“We support any form of dialogue and cooperation with OPEC member states including Saudi Arabia,” Zangeneh told reporters.
He said some Persian Gulf countries have announced that they are looking for trying to make economic benefits for themselves by helping to push down oil prices. “But what they want to achieve is not at all for economic gains,” said Zangeneh.
“If there were a strong political will, the price of oil would have been balanced within one single week,” IRNA quoted him as saying.
The Iranian oil minister had in early January emphasized that the current oil prices harm all producers and certain countries’ insistence on overproduction is politically motivated.
“None of the oil producers is happy with the existing prices which will harm suppliers in the long term,” he has emphasized.
According to the Iranian minister, “there is a political will behind OPEC indecision over production ceiling in the organization.”

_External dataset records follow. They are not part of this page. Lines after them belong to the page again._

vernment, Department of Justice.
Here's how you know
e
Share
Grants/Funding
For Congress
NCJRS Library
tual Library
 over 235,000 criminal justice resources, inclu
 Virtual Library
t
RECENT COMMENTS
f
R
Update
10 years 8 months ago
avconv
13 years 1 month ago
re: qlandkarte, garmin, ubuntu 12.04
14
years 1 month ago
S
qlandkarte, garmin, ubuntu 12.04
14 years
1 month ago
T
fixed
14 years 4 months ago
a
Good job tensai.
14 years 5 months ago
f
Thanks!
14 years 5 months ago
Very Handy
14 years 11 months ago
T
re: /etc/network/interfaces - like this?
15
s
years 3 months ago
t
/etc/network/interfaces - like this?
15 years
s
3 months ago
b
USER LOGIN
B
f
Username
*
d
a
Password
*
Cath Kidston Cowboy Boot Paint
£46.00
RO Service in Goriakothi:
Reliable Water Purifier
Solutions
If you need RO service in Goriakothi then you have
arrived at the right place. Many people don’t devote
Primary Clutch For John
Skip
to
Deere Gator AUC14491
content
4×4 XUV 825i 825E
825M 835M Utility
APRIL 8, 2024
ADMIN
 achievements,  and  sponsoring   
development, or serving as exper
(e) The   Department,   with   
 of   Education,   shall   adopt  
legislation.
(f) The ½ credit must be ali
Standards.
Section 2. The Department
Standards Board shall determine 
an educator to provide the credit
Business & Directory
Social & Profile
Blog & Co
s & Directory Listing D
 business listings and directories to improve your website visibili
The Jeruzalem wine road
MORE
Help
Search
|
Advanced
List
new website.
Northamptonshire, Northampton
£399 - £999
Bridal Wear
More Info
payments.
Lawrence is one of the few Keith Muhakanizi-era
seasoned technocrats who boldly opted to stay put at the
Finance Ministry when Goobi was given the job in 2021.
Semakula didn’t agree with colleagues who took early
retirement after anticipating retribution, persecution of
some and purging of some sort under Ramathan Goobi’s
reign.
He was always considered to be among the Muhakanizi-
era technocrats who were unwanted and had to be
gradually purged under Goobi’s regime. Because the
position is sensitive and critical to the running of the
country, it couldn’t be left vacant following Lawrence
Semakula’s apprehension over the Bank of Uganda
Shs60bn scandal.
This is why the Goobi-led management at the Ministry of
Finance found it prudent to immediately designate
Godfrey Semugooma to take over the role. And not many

OPEC has been producing nearly a million more barrels of oil each day than its 30 million bpd ceiling for the past 16 months.
The organization approved a Saudi plan to scrap allocating fixed production quotas to member countries in its December 2011 meeting and introduced output ceiling of 30 million barrels per day (bpd) which does not specify quotas.
Zangeneh has described the decision a “historic mistake”, saying “making up for this big mistake and reviving the quota system in OPEC is a very hard task.”
Because of overproduction chiefly by Saudi Arabia and non-OPEC producers, there is currently up to 2.5 million bpd of excess oil in the market which has caused crude prices to lose around 60% of their value since mid-2014.